Extract provided >>
►
Smith v. Spizzirri

LII note: The U.S. Supreme Court has now decided Smith v. Spizzirri .

Issues 

Does a district court violate Section Three of the Federal Arbitration Act when the court dismisses a claim subject to arbitration rather than stay the lawsuit?

Oral argument: 
April 22, 2024

This case asks the Supreme Court to decide whether Section Three of the Federal Arbitration Act is violated when courts dismiss claims subject to arbitration agreements. Smith, and other delivery truck drivers, argue that the use of “shall” in Section Three compels courts to stay claims pending arbitration, promoting the underlying purposes of the Federal Arbitration Act. Spizzirri counters that the language in Section Three is ambiguous, and allowing courts to dismiss claims will actually promote the efficiency of arbitration agreements and protect these contracts from interference by courts. The outcome of this case has serious implications for the ability of plaintiffs to have courts oversee arbitration agreements and their ability to appeal.

Questions as Framed for the Court by the Parties 

Whether Section 3 of the Federal Arbitration Act requires district courts to stay a lawsuit pending arbitration, or whether district courts have discretion to dismiss when all claims are subject to arbitration

Facts 

The Federal Arbitration Act (“FAA”) was created to promote an alternative method of dispute resolution. 9 U.S.C. §§ 1–16. The FAA favors the enforcement of arbitration agreements over litigation “in order to realize… lower costs, and greater efficiency and speed. Stolt-Nielsen S.A. v. AnimalFeeds Int’l Corp. Under the FAA, arbitration agreements are binding to all parties and enforced by courts. 9 U.S.C. § 201–208. Sometimes, a party may still file a claim subject to arbitration in federal court, in an attempt to gain protection and oversight. Brief for Petitioners, Wendy Smith et al., at 22. Section Three of the FAA specifically states that “the court . . . shall on application of one of parties stay the trial” pending arbitration. 9 U.S.C § 3. A stay in this context usually means that the court will retain jurisdiction to oversee the arbitration process and intervene only if necessary. Brief for Petitioner, at 20–21. A dismissal, on the other hand, forces arbitration without any protection from the courts but can immediately be appealed. Id. at 8. Despite the use of “shall… stay,” in Section Three, four circuit courts have carved out exceptions that allow for district courts to stay or dismiss claims. Forrest v. Spizzirri, at 7. Importantly, the Ninth Circuit has determined that if all the claims presented are subject to mandatory arbitration, then the court retains jurisdiction to dismiss the case. Id. These carveouts have created a split where six circuit courts require claims to be stayed while four circuits allow dismissals. Id. at 7, footnote 4.
◄
Data provided >>
►
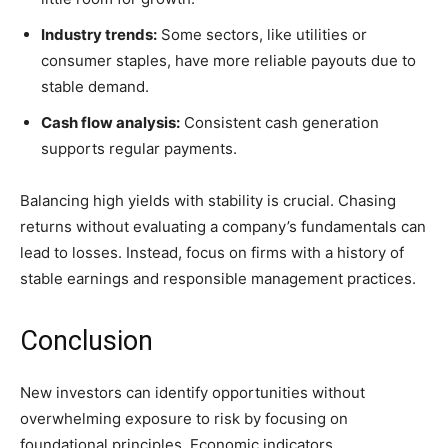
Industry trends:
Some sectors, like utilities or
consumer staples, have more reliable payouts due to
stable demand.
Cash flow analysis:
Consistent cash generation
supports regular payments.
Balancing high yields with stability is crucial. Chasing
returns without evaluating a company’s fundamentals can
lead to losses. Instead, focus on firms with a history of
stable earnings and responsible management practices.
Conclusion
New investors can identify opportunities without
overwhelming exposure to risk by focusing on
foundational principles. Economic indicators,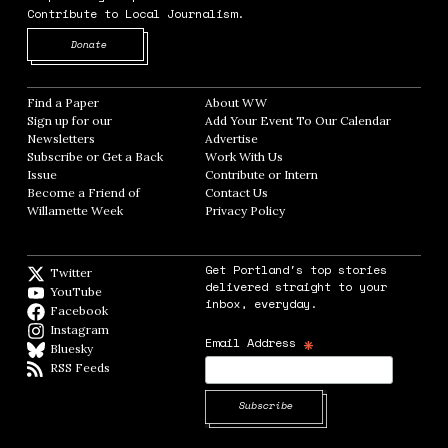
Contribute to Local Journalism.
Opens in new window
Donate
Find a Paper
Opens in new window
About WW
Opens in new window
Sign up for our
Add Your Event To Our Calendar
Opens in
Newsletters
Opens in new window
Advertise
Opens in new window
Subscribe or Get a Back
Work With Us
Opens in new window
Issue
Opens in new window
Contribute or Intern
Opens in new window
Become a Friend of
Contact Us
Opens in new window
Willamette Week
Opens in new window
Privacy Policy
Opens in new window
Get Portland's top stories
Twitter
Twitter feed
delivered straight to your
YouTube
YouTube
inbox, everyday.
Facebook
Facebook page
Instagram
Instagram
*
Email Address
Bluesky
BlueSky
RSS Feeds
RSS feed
◄
►
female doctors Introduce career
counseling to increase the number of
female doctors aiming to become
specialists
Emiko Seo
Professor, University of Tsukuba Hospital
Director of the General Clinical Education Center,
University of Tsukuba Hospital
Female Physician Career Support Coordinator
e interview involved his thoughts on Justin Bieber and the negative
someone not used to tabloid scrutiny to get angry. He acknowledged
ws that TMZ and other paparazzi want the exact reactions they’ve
◄
►
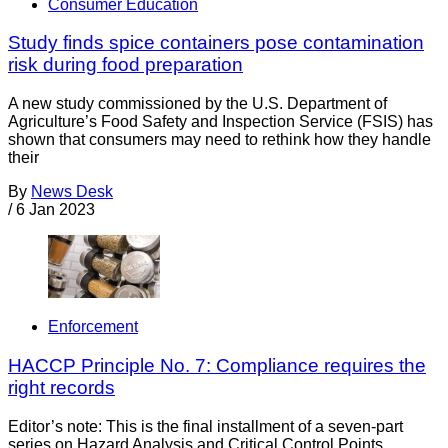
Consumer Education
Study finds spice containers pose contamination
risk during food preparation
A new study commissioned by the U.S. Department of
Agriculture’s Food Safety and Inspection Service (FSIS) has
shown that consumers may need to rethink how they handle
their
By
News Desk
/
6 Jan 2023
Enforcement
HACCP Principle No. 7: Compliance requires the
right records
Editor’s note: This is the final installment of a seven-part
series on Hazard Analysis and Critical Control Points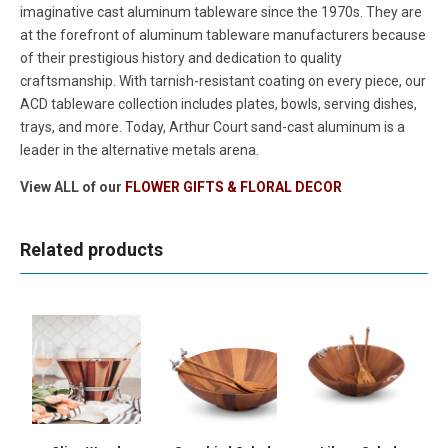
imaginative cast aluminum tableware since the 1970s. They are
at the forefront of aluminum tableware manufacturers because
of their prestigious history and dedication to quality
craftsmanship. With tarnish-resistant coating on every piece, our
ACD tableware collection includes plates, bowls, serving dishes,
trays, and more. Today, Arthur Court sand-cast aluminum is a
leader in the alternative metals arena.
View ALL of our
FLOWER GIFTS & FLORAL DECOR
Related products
◄
What to work on >>
• 1. Answer the following about the Smith v. Spizzirri case summary:
(a) On what date was oral argument held?
(b) According to the summary, what does a stay usually mean for the court's role in the arbitration process?
(c) How many circuit courts require claims to be stayed, and how many allow dismissals?
• 2. Carry the Smith v. Spizzirri case summary forward from its last sentence.
The records come from a different source than the text.

Answers to the exercises >>
• 1.
(a) April 22, 2024.
(b) The court keeps jurisdiction to oversee the arbitration process and steps in only if necessary.
(c) Six circuits require a stay, and four allow dismissals.

• 2.
The plaintiffs in this case, Wendy Smith and other delivery truck drivers (collectively “Smith”), sued their employer, Keith Spizzirri et al. (collectively “Spizzirri”), in Arizona state court over breach of employment law. Id. at 4. Spizzirri removed the case to the U.S. District Court in Arizona and filed a motion to compel arbitration and dismiss the case. Id. Smith conceded that their claims were subject to mandatory arbitration but argued that the district court should stay their claims rather than dismiss them. Id. at 4. Smith wanted a stay so that the court could monitor the arbitration and review the potential arbitration award. See Id. at 5, 9. The district court sided with Spizzirri, granted the motion to dismiss, and compelled arbitration. Id. at 4.

Smith appealed the decision to the Ninth Circuit and claimed that the text of the FAA compels courts to stay claims pending arbitration rather than dismiss them Id. The Ninth Circuit affirmed the lower court and concluded that “notwithstanding the language of [section three],” the district court has discretion to dismiss Plaintiffs’ suit because the parties agreed that all claims were subject to arbitration.” Id. at 7. The Ninth Circuit relied heavily on its own precedent; and, in a concurring opinion, two judges urged the Supreme Court to use this case as a vehicle to solve the circuit split. Id. at 10.

On, June 14, 2023, Smith filed a petition for a writ of certiorari, and the court granted certiorari on January 12, 2024. Petition for a Writ of Certiorari.

Analysis 

TEXT OF SECTION THREE

Smith argues that the Supreme Court should interpret Section Three of the Federal Arbitration Act to require cases to be stayed subject to arbitration until they are actually arbitrated. Brief for Petitioners, Smith et al. at 10. Smith focuses on statutory language that says cases to be arbitrated “shall on application of one of the parties stay the trial of the action until such arbitration” ends. Id. Smith emphasizes that “shall” is mandatory, so courts cannot choose to dismiss claims that they would otherwise have to stay. Id. at 11. Smith supports this reading by pointing to other areas of the FAA where the Supreme Court held that the term “shall” mandates a court to act. Id.

Smith submits that courts’ efforts to get around Section Three’s text is improper policymaking in light of its clear language. Id at 12. Smith maintains that the FAA’s command to “stay the trial of the action” refers to all parts of a given proceeding, not just any trials that would be set aside by an arbitration. Id. at 12-13. In support, Smith points out that the only way to know if trial will be necessary is through first conducting arbitrations, so courts need to stay all parts of a proceeding, including pre- and post- trial motions. Id. at 13-14. Smith contends that Congress understood the words would be interpreted this way, and adopting a construction which allowed pre-trial motions to continue despite a stay would burden the right to arbitration. Id. at 17. Smith concludes that any examination of whether the parties agree that a trial is possible is irrelevant in light of Section Three’s text. Id. at 18-19.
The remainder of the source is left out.